Source data:
= Beginning of Section =

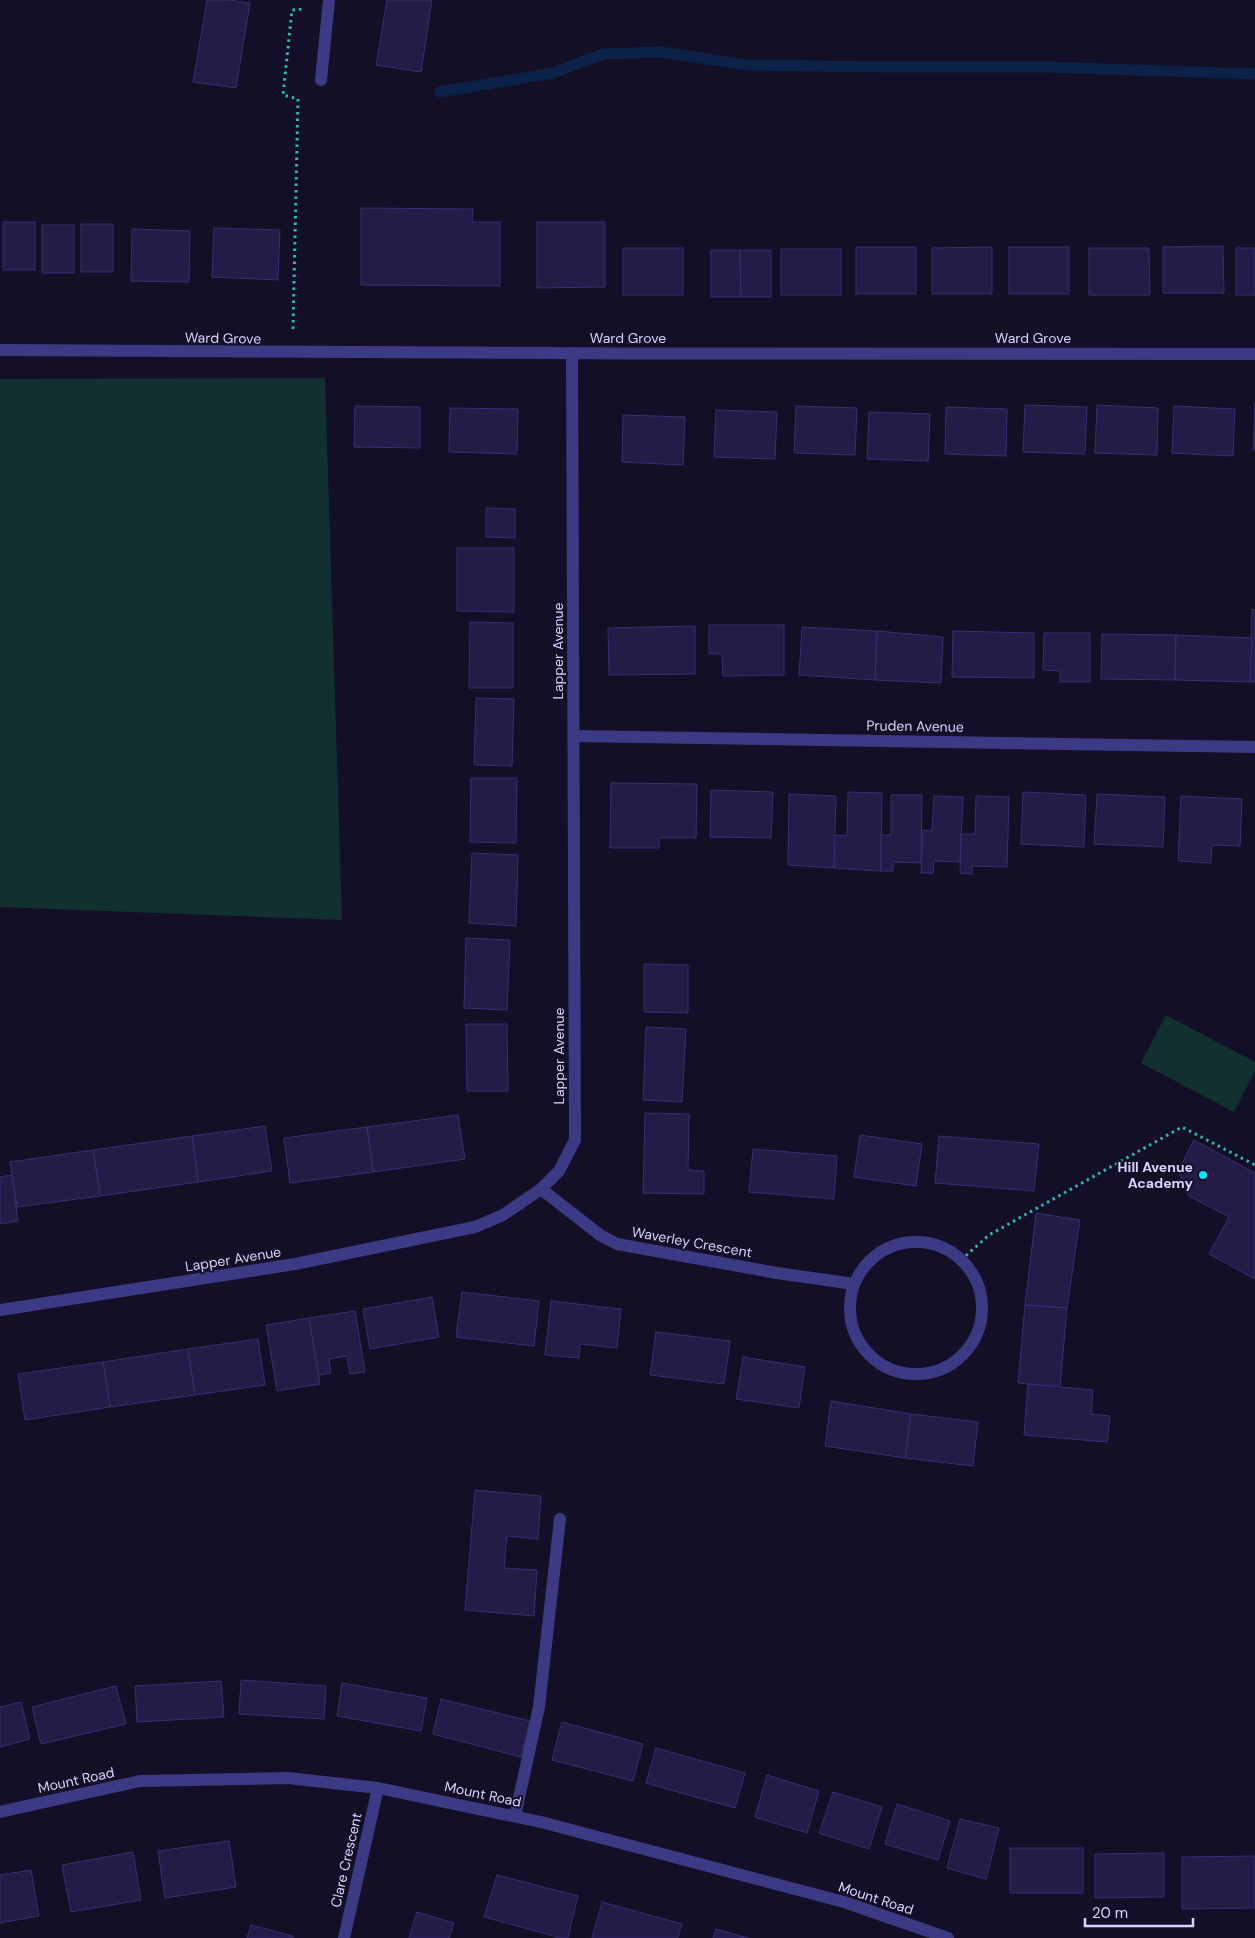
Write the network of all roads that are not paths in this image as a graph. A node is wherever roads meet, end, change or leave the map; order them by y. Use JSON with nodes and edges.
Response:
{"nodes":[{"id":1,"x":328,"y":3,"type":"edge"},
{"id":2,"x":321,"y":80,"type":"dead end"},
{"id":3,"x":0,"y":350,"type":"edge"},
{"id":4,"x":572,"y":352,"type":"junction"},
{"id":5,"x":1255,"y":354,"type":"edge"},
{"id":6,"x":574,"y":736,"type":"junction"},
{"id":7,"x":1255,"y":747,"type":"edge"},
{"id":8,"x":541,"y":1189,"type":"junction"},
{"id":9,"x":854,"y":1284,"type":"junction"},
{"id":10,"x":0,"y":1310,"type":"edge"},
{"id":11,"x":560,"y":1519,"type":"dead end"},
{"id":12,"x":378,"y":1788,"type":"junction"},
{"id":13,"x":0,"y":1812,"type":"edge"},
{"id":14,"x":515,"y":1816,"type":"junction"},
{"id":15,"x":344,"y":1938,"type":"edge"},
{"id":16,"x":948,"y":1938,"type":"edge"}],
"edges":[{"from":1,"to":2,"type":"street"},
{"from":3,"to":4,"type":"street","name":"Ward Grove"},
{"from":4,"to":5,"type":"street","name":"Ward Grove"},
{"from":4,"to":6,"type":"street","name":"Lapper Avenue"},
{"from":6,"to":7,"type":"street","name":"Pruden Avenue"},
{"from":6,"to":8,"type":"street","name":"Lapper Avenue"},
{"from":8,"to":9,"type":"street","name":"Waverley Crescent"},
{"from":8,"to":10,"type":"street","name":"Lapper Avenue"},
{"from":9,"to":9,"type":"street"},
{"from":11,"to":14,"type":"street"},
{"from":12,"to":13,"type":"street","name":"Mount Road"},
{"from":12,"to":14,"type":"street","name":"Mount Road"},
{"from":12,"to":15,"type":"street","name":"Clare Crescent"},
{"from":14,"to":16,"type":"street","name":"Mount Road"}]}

= End of Section =

Exercise prompt: Please output the entire listing above verbatim and omit its images.

Reply:
Write the network of all roads that are not paths in this image as a graph. A node is wherever roads meet, end, change or leave the map; order them by y. Use JSON with nodes and edges.
Response:
{"nodes":[{"id":1,"x":328,"y":3,"type":"edge"},
{"id":2,"x":321,"y":80,"type":"dead end"},
{"id":3,"x":0,"y":350,"type":"edge"},
{"id":4,"x":572,"y":352,"type":"junction"},
{"id":5,"x":1255,"y":354,"type":"edge"},
{"id":6,"x":574,"y":736,"type":"junction"},
{"id":7,"x":1255,"y":747,"type":"edge"},
{"id":8,"x":541,"y":1189,"type":"junction"},
{"id":9,"x":854,"y":1284,"type":"junction"},
{"id":10,"x":0,"y":1310,"type":"edge"},
{"id":11,"x":560,"y":1519,"type":"dead end"},
{"id":12,"x":378,"y":1788,"type":"junction"},
{"id":13,"x":0,"y":1812,"type":"edge"},
{"id":14,"x":515,"y":1816,"type":"junction"},
{"id":15,"x":344,"y":1938,"type":"edge"},
{"id":16,"x":948,"y":1938,"type":"edge"}],
"edges":[{"from":1,"to":2,"type":"street"},
{"from":3,"to":4,"type":"street","name":"Ward Grove"},
{"from":4,"to":5,"type":"street","name":"Ward Grove"},
{"from":4,"to":6,"type":"street","name":"Lapper Avenue"},
{"from":6,"to":7,"type":"street","name":"Pruden Avenue"},
{"from":6,"to":8,"type":"street","name":"Lapper Avenue"},
{"from":8,"to":9,"type":"street","name":"Waverley Crescent"},
{"from":8,"to":10,"type":"street","name":"Lapper Avenue"},
{"from":9,"to":9,"type":"street"},
{"from":11,"to":14,"type":"street"},
{"from":12,"to":13,"type":"street","name":"Mount Road"},
{"from":12,"to":14,"type":"street","name":"Mount Road"},
{"from":12,"to":15,"type":"street","name":"Clare Crescent"},
{"from":14,"to":16,"type":"street","name":"Mount Road"}]}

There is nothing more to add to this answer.